__Task requirements__:
Your task is to restate word for word the lines of the listing below that start at the one containing "left knee: (552, 494)" and run to the end; please add nothing.

__Supplied records__:
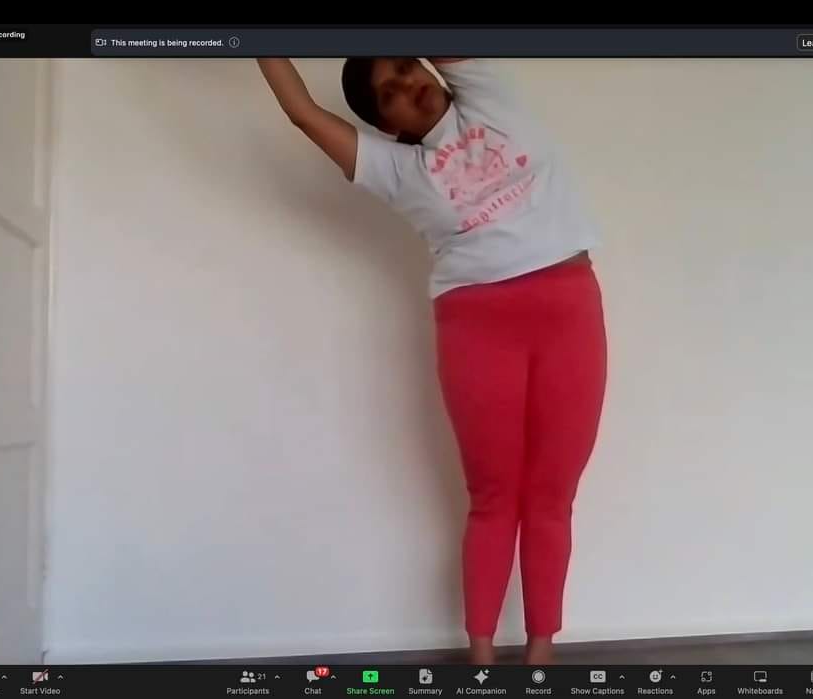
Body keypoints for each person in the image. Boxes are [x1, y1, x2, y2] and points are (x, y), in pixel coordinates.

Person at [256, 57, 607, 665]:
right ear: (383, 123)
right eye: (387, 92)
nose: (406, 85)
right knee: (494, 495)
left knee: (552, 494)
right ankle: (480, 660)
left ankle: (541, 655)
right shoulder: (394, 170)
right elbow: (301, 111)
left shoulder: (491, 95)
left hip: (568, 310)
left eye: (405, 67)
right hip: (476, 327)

__Task output__:
left knee: (552, 494)
right ankle: (480, 660)
left ankle: (541, 655)
right shoulder: (394, 170)
right elbow: (301, 111)
left shoulder: (491, 95)
left hip: (568, 310)
left eye: (405, 67)
right hip: (476, 327)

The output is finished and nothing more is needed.